Rosacea: The Curse of the Celts

What is rosacea?

Rosacea is most frequently seen in people who have fair skin, especially those of Celtic origin and northern European descent.

It is a common, chronic, inflammatory skin condition, which mainly affects facial skin.

Rosacea can be recognised by frequent flushing, persistent redness of central areas of the face, and in some people, acne-like spots or pimples, visible and dilated blood vessels.

Other possible symptoms may include, skin dryness, skin thickening or swelling, raised red patches, itchy, stinging or irritated skin and eye symptoms.

Summary

Rosacea can be recognised by frequent flushing, persistent redness of central areas of the face, and in some people, acne-like spots or pimples, visible and dilated blood vessels.

Rosacea triggers

This common skin condition can occur at any age, but usually occurs in adults older than 30 years.

The exact cause of rosacea remains unclear as of yet.

However, a number of theories have been proposed, which include the possible role of genetics, immune system factors, environmental triggers and the Demodex mite.

A microscopic mite called Demodex folliculorum is a normal inhabitant of the pilosebaceous follicle (pore) on adult skin. Some research has shown a potential link between higher levels of the Demodex mite in individuals with rosacea compared to those unaffected by rosacea. The reason for this is unknown.
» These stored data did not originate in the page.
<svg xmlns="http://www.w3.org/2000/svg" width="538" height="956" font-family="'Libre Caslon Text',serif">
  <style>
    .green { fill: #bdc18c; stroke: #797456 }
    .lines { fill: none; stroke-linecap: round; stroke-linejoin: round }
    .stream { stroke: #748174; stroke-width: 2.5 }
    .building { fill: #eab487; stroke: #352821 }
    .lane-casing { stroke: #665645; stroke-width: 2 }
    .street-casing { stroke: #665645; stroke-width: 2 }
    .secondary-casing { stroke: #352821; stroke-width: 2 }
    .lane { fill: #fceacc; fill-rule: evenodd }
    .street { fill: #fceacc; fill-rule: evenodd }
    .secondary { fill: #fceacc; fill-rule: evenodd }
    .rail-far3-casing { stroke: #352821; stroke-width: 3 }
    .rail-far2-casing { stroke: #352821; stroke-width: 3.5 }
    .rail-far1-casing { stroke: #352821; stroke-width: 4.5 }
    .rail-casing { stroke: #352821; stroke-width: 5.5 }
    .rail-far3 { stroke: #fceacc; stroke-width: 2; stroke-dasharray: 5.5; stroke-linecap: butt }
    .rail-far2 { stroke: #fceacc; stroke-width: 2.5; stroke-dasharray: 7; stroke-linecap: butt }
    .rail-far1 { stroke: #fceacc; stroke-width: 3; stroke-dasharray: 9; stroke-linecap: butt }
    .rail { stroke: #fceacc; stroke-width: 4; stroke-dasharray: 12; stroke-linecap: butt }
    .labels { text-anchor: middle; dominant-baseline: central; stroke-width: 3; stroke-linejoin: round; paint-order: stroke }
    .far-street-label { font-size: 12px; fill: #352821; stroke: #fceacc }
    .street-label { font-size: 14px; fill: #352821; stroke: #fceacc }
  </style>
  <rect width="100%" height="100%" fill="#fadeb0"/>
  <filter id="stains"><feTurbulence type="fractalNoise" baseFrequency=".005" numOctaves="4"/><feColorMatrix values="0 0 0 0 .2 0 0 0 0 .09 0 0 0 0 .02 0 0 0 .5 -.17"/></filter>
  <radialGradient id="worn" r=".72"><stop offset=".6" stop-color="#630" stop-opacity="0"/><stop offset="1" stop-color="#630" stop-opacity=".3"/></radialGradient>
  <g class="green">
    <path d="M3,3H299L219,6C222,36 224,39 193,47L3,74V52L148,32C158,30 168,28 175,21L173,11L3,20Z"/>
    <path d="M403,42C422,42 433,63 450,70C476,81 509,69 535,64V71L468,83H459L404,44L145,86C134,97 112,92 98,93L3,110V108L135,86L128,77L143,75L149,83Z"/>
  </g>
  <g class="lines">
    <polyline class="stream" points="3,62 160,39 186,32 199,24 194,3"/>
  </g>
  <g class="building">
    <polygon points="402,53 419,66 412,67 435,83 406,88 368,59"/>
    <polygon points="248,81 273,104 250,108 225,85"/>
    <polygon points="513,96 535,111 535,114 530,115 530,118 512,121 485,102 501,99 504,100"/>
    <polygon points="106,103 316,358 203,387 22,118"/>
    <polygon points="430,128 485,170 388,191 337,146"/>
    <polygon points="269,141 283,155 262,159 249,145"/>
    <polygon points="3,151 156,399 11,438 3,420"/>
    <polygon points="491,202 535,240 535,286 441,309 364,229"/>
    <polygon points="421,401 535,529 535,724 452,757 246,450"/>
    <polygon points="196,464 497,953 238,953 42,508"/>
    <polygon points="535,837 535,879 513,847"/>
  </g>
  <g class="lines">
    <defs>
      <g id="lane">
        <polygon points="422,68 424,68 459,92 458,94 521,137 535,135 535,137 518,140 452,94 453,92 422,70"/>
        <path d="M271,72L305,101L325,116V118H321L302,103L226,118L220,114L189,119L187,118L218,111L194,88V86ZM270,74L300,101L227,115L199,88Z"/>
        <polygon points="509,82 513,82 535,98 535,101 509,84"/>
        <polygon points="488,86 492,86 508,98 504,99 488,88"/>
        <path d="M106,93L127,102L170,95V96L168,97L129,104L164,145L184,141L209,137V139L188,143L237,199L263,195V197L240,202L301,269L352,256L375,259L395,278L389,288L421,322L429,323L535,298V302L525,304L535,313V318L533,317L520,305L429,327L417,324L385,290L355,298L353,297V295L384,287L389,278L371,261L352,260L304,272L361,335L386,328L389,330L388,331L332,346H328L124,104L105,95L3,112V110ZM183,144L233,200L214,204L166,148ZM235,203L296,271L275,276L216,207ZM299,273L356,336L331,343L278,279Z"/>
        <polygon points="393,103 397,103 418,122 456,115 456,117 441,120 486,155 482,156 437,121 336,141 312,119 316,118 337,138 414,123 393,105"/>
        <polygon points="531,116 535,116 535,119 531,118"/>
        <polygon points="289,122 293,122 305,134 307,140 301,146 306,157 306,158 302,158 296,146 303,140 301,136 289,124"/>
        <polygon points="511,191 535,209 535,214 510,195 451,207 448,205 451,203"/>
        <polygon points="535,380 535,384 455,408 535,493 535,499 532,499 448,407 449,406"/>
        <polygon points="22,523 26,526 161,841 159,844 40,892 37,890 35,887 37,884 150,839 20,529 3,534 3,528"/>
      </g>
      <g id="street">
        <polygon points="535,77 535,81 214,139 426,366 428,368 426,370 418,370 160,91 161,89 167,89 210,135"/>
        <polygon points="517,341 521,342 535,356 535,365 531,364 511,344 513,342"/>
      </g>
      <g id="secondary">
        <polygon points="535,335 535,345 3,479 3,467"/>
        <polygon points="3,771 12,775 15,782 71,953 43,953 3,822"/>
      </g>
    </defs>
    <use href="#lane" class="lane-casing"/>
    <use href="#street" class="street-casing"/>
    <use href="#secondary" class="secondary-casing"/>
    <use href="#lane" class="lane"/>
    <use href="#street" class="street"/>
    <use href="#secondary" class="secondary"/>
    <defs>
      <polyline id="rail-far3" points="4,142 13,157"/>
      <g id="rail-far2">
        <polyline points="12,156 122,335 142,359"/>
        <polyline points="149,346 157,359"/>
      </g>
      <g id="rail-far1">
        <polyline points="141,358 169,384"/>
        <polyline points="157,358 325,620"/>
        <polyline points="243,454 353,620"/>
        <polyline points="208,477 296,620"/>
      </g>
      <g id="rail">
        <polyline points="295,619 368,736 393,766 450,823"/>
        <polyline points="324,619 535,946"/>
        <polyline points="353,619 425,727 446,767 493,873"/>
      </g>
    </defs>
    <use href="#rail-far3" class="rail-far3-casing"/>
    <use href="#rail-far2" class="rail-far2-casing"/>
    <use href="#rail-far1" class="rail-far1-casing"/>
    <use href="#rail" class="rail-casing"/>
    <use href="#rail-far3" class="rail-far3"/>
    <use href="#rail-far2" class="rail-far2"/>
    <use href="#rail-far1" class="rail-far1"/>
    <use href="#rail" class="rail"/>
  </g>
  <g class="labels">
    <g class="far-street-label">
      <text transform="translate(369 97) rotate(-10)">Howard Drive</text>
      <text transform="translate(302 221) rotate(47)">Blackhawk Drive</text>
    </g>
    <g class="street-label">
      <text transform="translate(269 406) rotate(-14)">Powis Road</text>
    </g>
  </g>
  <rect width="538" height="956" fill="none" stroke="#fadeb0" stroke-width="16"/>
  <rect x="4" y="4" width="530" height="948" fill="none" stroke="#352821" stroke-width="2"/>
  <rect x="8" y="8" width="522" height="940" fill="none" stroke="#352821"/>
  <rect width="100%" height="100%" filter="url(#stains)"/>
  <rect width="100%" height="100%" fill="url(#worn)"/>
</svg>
In some cases, people with rosacea, can have their symptoms potentially triggered or made worse by exposure to ultraviolet light, high and low temperatures, stress, physical exercise, alcohol, smoking, spicy food, and hot drinks.

Summary

Rosacea can occur at any age, but usually occurs in adults older than 30 years.

Diagnosis and treatment

Confusingly, ‘rosacea’ can be used as an umbrella term for different types of rosacea and some people may experience an overlap of one or more signs and symptoms of this skin condition.
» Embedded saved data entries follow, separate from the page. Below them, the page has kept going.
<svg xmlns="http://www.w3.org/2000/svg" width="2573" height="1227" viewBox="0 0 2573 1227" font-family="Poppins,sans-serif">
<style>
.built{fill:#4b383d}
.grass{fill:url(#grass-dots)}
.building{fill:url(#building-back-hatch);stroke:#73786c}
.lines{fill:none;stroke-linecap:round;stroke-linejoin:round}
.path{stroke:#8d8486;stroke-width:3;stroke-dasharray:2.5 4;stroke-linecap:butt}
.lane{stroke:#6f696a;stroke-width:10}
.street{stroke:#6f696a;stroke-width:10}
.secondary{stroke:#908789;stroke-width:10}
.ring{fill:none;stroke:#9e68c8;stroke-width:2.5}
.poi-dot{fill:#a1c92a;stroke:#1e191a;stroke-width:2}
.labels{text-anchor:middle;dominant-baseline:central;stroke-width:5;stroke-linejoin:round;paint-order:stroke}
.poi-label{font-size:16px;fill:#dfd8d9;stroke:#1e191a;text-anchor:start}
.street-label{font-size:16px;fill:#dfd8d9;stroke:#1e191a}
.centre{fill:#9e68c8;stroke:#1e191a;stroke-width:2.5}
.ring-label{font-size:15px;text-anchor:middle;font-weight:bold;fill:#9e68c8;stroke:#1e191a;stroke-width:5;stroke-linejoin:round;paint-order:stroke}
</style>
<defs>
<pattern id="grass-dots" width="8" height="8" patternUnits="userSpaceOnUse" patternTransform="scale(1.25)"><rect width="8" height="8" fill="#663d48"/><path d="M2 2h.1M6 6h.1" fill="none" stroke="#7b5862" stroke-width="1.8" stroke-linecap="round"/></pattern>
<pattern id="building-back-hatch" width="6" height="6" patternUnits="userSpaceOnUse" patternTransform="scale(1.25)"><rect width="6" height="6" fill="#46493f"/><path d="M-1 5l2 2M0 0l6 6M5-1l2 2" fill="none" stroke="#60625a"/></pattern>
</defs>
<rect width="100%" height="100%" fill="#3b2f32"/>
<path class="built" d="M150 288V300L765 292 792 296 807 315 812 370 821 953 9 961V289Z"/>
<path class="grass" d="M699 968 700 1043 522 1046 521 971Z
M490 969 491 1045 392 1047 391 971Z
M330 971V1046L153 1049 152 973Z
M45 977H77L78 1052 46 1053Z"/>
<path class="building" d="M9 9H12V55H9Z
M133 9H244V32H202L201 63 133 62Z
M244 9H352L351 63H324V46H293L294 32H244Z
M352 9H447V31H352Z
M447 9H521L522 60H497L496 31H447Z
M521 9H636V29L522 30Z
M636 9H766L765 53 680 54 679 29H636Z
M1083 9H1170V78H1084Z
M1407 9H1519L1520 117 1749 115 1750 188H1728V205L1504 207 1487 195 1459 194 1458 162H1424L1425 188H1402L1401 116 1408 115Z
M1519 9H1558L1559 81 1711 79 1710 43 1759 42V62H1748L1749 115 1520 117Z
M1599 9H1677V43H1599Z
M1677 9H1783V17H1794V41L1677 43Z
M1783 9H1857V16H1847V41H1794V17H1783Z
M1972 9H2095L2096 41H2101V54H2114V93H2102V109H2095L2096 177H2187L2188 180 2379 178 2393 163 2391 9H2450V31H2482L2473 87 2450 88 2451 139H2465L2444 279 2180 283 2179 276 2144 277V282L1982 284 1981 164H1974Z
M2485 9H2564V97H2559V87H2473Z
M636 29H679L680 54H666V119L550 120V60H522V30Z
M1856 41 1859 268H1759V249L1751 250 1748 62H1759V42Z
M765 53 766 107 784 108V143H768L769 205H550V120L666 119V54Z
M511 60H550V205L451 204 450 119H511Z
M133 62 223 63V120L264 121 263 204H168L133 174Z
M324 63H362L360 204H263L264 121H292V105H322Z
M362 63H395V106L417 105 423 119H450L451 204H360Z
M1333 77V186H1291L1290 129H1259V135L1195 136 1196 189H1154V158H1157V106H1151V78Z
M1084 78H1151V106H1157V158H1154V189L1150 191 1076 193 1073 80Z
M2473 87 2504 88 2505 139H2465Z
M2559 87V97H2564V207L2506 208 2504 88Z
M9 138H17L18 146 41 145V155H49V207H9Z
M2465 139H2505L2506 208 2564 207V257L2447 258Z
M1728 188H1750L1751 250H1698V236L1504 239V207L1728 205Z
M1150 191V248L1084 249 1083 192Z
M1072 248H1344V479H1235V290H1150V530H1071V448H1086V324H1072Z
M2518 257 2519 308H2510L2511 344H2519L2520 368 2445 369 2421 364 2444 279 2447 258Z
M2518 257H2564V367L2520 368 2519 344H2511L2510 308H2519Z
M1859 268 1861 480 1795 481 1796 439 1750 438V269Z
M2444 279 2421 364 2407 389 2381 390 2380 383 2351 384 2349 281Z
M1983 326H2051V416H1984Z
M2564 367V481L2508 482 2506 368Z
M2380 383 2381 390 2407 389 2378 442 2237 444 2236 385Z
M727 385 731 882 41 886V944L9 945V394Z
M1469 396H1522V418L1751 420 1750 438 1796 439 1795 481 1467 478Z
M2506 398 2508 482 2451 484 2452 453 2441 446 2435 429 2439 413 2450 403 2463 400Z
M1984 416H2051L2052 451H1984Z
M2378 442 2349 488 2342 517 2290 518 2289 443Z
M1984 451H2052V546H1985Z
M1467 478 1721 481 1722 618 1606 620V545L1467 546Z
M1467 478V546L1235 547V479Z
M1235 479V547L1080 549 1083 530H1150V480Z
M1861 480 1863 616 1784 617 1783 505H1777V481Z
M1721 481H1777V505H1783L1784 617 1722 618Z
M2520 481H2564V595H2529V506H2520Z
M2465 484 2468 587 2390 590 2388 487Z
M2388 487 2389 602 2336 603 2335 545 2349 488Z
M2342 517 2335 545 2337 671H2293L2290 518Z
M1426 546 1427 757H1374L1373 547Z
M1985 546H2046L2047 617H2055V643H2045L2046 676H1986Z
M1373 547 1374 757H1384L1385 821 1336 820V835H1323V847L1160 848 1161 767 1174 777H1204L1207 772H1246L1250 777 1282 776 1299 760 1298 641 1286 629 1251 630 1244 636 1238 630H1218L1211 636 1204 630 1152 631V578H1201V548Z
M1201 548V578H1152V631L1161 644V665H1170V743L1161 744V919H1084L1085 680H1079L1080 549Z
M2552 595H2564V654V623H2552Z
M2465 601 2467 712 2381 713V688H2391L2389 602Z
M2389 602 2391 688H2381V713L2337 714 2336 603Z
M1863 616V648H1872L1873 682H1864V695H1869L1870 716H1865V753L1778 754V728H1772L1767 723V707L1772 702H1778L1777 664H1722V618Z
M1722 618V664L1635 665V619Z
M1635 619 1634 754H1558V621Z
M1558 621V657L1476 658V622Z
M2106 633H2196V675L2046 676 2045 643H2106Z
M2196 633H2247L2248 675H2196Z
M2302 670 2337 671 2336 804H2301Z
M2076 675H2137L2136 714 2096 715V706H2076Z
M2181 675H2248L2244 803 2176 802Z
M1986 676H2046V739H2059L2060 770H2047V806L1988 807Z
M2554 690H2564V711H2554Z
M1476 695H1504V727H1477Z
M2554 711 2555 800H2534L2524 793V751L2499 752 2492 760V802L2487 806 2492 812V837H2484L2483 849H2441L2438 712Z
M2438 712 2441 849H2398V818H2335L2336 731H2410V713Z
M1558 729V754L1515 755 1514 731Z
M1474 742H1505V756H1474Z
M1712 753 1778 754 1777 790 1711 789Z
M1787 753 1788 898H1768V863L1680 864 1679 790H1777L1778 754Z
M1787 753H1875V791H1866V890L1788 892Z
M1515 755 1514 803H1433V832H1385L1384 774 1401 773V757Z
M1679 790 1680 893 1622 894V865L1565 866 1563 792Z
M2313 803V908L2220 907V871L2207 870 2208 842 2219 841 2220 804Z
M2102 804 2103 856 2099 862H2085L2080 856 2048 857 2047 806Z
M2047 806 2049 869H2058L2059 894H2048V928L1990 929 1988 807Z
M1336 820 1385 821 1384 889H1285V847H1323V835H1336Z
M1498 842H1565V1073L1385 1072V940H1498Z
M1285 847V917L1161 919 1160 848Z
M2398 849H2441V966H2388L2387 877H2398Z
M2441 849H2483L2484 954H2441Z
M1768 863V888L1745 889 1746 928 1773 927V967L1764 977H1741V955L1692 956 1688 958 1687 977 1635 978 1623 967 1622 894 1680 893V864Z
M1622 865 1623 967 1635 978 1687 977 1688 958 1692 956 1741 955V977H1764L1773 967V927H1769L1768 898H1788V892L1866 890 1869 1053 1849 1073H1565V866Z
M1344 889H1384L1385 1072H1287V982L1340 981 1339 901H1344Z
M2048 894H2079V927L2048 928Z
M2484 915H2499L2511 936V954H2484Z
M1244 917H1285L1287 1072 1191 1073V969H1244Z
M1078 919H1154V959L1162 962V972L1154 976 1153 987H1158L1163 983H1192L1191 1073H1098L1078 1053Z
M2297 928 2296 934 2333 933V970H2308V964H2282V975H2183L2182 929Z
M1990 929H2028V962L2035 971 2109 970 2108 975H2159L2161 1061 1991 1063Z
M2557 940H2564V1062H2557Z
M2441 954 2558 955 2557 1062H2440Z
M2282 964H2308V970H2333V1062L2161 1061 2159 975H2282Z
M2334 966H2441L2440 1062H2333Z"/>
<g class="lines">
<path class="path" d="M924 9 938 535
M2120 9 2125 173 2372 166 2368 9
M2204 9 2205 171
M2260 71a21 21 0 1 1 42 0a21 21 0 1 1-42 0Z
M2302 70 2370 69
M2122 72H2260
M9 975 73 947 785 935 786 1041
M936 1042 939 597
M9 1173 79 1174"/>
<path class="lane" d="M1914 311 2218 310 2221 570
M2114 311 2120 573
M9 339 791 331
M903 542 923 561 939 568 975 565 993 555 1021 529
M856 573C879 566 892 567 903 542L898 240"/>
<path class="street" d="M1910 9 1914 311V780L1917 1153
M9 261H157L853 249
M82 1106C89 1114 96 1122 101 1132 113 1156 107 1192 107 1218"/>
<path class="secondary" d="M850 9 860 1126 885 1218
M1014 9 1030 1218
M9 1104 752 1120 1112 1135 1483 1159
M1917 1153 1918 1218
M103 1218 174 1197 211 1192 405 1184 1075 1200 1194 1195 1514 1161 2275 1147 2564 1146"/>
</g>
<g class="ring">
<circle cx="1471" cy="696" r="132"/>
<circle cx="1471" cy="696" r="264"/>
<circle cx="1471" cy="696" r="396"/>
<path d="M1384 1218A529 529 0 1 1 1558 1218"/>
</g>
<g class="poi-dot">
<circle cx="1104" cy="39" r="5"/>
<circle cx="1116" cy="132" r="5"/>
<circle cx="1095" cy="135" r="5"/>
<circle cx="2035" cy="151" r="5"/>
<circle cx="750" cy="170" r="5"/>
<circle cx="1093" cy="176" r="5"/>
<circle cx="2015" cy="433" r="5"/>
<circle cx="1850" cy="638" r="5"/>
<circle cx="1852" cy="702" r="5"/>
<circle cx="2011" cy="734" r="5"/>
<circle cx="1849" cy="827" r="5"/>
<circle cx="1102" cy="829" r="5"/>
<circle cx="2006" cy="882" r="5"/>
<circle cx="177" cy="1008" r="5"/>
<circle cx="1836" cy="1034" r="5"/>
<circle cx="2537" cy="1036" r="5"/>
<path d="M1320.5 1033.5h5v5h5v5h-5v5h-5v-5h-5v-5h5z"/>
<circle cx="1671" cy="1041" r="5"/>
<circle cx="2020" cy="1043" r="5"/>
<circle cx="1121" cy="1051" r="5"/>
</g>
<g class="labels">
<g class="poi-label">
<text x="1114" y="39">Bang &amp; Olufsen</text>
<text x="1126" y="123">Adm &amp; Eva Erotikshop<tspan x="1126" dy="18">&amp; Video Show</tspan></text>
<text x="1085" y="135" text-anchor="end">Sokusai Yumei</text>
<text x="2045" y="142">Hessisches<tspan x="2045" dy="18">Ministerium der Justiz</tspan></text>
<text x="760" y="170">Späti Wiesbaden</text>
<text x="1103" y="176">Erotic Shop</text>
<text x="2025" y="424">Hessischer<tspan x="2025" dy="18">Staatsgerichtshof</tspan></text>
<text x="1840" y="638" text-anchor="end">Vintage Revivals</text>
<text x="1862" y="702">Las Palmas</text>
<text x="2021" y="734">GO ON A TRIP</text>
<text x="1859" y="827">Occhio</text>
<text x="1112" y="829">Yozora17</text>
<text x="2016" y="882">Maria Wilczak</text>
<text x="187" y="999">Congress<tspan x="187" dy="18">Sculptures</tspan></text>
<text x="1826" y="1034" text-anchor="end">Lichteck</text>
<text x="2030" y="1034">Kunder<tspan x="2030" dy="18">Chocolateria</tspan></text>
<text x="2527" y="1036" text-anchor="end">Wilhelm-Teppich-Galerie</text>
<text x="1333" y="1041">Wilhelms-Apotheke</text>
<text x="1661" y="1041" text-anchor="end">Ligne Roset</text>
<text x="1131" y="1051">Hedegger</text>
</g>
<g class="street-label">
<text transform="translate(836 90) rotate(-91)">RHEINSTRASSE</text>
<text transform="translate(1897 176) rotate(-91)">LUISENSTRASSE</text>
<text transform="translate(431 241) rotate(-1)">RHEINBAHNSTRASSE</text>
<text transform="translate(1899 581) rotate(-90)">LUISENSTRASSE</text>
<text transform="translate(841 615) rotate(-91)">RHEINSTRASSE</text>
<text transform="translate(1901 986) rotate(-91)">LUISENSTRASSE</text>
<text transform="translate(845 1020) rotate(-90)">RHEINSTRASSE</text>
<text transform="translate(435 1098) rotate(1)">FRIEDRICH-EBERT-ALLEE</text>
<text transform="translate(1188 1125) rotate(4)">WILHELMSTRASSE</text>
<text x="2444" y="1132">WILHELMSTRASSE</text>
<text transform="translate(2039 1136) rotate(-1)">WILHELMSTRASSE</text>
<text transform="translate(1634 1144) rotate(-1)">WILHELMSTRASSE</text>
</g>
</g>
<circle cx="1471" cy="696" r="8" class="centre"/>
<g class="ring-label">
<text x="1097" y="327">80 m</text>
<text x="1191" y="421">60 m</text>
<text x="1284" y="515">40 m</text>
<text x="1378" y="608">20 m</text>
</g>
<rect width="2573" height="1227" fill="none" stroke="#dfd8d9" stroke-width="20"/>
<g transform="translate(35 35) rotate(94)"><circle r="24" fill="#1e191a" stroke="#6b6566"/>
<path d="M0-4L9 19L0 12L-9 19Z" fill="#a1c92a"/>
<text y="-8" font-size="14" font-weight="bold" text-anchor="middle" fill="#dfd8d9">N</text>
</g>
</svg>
It is important to visit your GP for an assessment, diagnosis, appropriate advice and treatment or onward referral to a dermatologist if required.

There is no cure for rosacea yet. However, depending on the particular symptoms and severity of rosacea, there are a number of different treatments available to treat and manage this condition.

Because rosacea varies from person to person, medical treatments, lifestyle changes when triggers have been identified and skin care may be tailored on an individual basis.

Treatments may include topical (creams/lotions/gels), medications taken orally and other treatments which may include laser and light devices to treat redness and dilated blood vessels.

Summary

It is important to visit your GP for an assessment, diagnosis, appropriate advice and treatment or onward referral to a dermatologist if required.

Self-management tips

  • Avoid direct sunlight and use a broad spectrum sunscreen offering protection from both UVA/UVB, with a minimum SPF 30.
  • Choose mild, non-irritating, fragrance-free, alcohol-free, skin care products.
  • Wash the skin with a gentle skin cleanser or a soap substitute, use lukewarm water and pat skin dry, avoid vigorous washing and scrubbing.
  • If the skin is dry or sensitive, use a moisturiser which is fragrance free and “non-comedogenic” or “oil free”, to improve skin hydration and skin barrier function.
  • Shave carefully – electric shavers may be more comfortable for men with rosacea. Avoid any shaving creams or lotions that burn or sting your skin.
  • If your eyes are affected, consult with your doctor. For mild eye symptoms which may include dryness and/or gritty feeling in the eyes, eye care may help in managing these symptoms. These can include: gently washing the eyes twice daily with warm water and using artificial tears.